> **YOUR OBJECTIVE**
Only these lines, please: the first one of the records through the one containing "wrist: (1045, 838)", retyped exactly, both ends included and pictures omitted.

> **EXCERPTED DATA**
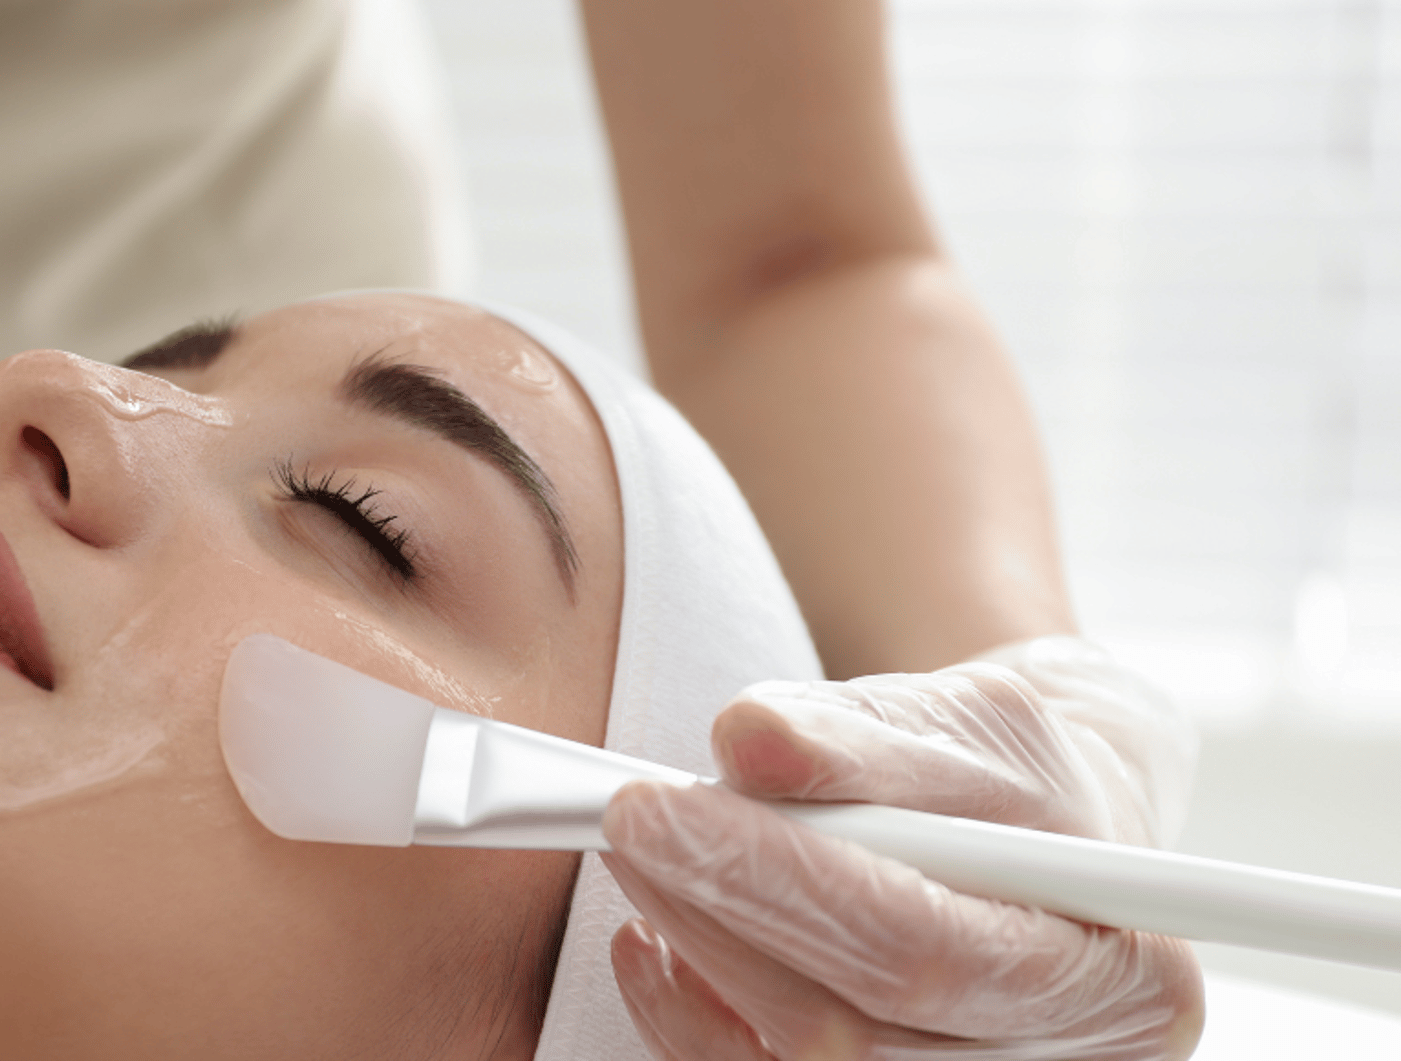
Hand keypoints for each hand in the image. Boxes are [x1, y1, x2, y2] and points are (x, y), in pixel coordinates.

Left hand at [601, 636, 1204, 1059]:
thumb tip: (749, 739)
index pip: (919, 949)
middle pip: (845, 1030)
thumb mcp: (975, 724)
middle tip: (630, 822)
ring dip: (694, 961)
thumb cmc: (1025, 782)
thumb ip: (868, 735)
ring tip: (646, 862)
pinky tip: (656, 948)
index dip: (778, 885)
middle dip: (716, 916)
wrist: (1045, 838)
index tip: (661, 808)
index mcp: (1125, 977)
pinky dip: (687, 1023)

> **EXERCISE RESPONSE**
Hand keypoints for each hand in the image. Boxes are [x1, y1, x2, y2] and points are (x, y), in pixel coordinates.

Left hand at [601, 636, 1204, 1059]:
thumb tip: (749, 739)
index pip: (919, 949)
middle pip: (845, 1030)
thumb mcp: (975, 724)
middle tip: (630, 822)
ring dip: (694, 961)
thumb cmc: (1025, 782)
thumb ip: (868, 735)
ring tip: (646, 862)
pinky tip: (656, 948)
index dip: (778, 885)
middle dip: (716, 916)
wrist: (1045, 838)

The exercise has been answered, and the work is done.